The only Google TV launch partner to date that has implemented the full vision of Google TV is DISH Network (with Logitech and with Sony, although I only have tried DISH with the Logitech Revue). This means that DISH’s TV DVR and EPG metadata are handed off to the Google TV search function, so you see a search result that includes them. That’s real TV through DISH Network, not just Web videos from YouTube (which also appear in the search result).

The other part of the integration is control of the set-top box. This means that DISH had to write software that ties their set-top box, the Revue, and Google TV via their respective APIs. If a program turns up in the search result and you want to DVR it, you press the DVR button on the Logitech Revue keyboard (or the regular DISH remote) and that’s it.

3) Google TV is not being merchandised or positioned correctly at retail.

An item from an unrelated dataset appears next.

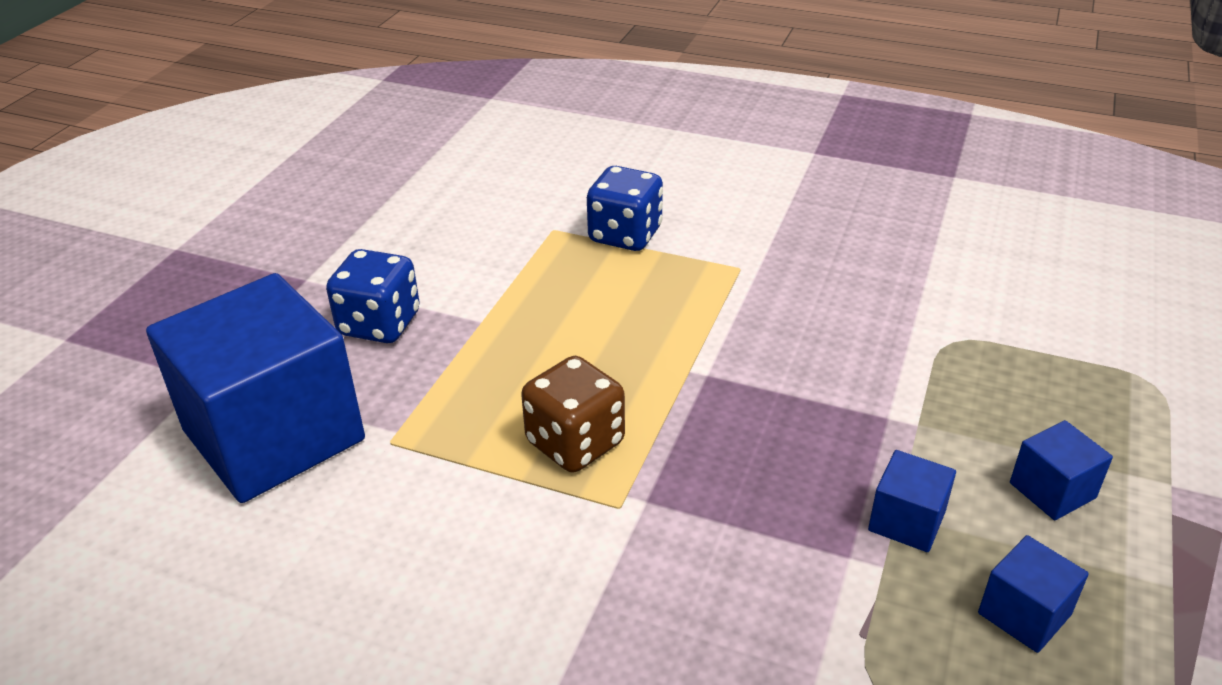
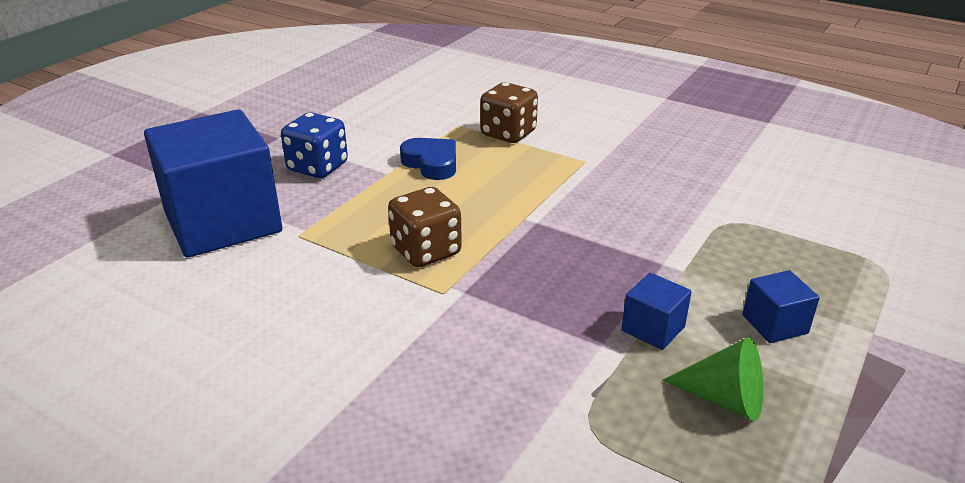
camera: 10 degrees right, 5 degrees down
blue dice [587,166,663,251] -> brown dice [480,82,538,143]
blue cube [978,535,1089,653] -> green cone [662,337,763,421]
none -> blue heart [400,138,456,180]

If you go into a Sony Style store or a Best Buy (both were Google TV launch partners), you’ll find Google TV set up for demonstration. But in my experiences, both were set up with DirecTV, which hasn’t done the Google TV integration. Also, most sales people in consumer electronics shops are not subject matter experts, or trained on Google TV.

When the Sony person told me that he happened to be the designated “go-to” person for Google TV, I thought “Great, you don’t see that too often anymore! I got the right guy.” So I confidently picked up the remote and searched for a popular movie that I know is on pay TV right now. When I asked whether a Google TV search result would include TV programs and movies, he said “yes.” What a let-down when the only search results were the movie’s Web site, a Wikipedia entry, and some trailer videos on YouTube. No “real” TV. I guess he thought that, because the content was tied with something that’s on TV now, that it qualified as “TV.” I knew better, and more importantly, consumers do too.

The other disappointment was that the Sony products use this little game-controller-like remote control, and you have to press a trigger to use the keyboard. Reminiscent of the IBM PC Junior of the early 1980s. Because the Google TV integration has not been done with DirecTV, the retail experience quickly got into a mode where I was using the little mouse controller on the Sony remote. To be charitable, I’ll just say that this violates the most basic principles of TV user interface design 101, and did not pass the 57-year-old curmudgeon test.

But Google TV, as a technology and as a tool-set – and as a concept that addresses new expectations about what TV should be – is a really good effort. What it needs is consumer awareness that rises above noise-level. If Google has the wherewithal to give away 10,000 Logitech Revues to developers, and now, 100 free 46″ HDTVs to consumers, why not deploy their minions to Best Buy and Sony Style stores to make sure it’s set up with DISH and to demonstrate it correctly?

I reiterate that DISH did a good job with it. Yes, it’s a little rough around the edges – as the old adage says, “beware of version dot-oh software.” We’ll see if the updates shipped by Google and Logitech in mid-December made a difference. I am told that DISH is working on some tweaks also. Hopefully, at some point, the technology will be refined sufficiently so it doesn’t require a companion device like the Revue.

Give it time. Anyone in TelcoTV circles will tell you that it also took years for the content owners to trust IPTV.